Why so? Since all official manuals wouldn’t reveal any details about the reasons behind the observed phenomena, we had to search through Intel patents ourselves. We managed to find a very interesting patent called “Multi-threading for a processor utilizing a replay queue”, which seems to be shedding some light onto the results we keep getting. Let’s take a brief look at replay queue and its main working principles.
Pic.12: Flow-chart illustrating the work of the replay system with Replay Queues.
In the system presented on Pic.12 you can see the commands turned to replay from the Check stage fall into Replay queue loading controller, which is responsible for making decisions about the further fortune of commands coming to replay. If the load command could not be executed correctly because of the L1 cache miss, it has the chance to try getting the data from the L2 cache, and the controller returns this command into the replay mux through the replay loop. If L2 cache miss occurred during the command re-execution attempt, the replay queue loading controller received L2 Miss signal and sends this command into the replay queue to prevent it from wasting the execution units resources while waiting for hundreds of clocks before the requested data arrives from the RAM. The controller also sends there all incorrectly executed commands following the first one in the program code, as there can be some hidden data dependencies, which could have caused incorrectly executed commands to turn to replay. Since a CPU with Hyper-Threading technology can have two independent threads processed at a time, there should be two independent queues for the commands of these two threads, which will be processed in parallel.
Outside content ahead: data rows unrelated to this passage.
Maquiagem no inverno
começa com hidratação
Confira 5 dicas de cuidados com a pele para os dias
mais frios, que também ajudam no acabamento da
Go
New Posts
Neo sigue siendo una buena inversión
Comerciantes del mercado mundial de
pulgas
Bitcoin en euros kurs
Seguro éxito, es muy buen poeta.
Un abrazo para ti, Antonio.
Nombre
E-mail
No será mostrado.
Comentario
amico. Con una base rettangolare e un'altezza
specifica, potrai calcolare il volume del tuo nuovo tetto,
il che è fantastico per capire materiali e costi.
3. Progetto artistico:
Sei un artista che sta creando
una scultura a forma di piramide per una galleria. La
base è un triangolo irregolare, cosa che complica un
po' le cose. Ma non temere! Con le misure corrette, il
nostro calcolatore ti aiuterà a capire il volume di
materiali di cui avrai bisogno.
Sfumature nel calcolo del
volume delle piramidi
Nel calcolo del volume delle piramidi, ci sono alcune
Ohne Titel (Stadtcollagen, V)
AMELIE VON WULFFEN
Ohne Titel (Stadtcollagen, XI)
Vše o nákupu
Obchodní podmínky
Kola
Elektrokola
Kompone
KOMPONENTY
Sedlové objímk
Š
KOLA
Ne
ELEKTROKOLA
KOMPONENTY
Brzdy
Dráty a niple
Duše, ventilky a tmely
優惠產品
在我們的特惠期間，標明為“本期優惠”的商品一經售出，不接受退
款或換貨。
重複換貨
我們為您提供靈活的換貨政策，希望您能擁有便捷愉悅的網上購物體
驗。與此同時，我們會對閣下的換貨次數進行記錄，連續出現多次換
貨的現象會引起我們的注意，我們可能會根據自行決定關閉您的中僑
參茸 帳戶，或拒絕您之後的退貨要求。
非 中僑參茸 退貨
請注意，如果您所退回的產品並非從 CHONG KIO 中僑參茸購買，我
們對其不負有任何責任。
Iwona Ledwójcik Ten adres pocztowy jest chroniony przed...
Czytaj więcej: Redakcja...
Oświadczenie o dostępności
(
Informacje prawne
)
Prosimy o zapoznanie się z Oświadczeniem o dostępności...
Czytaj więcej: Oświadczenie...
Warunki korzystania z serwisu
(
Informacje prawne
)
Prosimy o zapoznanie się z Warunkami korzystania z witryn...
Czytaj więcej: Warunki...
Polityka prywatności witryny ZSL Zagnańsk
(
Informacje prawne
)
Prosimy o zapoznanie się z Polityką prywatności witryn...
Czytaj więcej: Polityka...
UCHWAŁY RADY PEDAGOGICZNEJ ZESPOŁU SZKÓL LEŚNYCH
The commands are resend from the Replay queue for re-execution only when the Replay queue unloading controller receives a Data return signal, meaning that the data has arrives from the system RAM. The Replay queue unloading controller releases the commands for both queues hoping that they will be executed successfully. The choice of the replay mux input to receive the next command (from one of the replay queues, replay loop or scheduler) is left for the priority system. There can be different priority systems involved: fixed (the priority stays with the thread 0, then thread 1, then the replay loop and at last the scheduler) or aged (the priorities are given to instructions according to the order they arrived to the scheduler). Unfortunately, we don’t know for sure which system is used in the Prescott processors.
Besides the above described attempts to prevent the chain of commands waiting for the data to arrive from RAM from wasting the computational resources, replay queues can also serve to combat livelocks, which we have already discussed above. We assume that this buffer may be used for commands, which got stuck in the replay system of the Northwood processor.
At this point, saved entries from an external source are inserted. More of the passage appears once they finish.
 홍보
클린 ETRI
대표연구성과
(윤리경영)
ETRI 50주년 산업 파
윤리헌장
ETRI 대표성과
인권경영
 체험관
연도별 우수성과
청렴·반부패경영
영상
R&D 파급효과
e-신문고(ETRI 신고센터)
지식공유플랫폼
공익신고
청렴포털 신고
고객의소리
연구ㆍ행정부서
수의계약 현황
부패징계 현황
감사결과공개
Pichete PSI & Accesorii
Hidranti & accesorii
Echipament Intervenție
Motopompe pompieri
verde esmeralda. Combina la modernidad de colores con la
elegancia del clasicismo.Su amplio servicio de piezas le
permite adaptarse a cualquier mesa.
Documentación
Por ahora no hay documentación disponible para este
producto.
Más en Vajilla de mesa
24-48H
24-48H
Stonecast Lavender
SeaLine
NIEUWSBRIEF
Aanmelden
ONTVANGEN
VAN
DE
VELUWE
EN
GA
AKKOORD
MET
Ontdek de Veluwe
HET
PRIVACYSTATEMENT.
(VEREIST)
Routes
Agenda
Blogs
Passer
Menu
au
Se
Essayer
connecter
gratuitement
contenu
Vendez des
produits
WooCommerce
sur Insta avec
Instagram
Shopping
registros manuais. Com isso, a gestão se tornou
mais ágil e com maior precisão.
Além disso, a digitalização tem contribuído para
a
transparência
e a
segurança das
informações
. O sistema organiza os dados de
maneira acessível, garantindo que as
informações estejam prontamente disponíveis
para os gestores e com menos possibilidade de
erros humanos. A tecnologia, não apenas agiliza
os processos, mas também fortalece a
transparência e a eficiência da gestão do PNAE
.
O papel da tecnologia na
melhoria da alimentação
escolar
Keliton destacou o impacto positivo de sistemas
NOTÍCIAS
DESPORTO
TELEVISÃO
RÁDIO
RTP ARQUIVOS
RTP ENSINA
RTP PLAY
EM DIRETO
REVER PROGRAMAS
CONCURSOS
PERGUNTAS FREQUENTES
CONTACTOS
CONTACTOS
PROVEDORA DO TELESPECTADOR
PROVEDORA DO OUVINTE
It is quite possible that Prescott processor has exactly the replay queues system described in the “Multi-threading for a processor utilizing a replay queue” patent. At least we see it from the significant difference in test results compared to Northwood. However, we can’t help pointing out that the performance of the second thread in Prescott still slows down by about 20%, if the first thread working with the commands of the same type suffers a lot of L1 cache misses.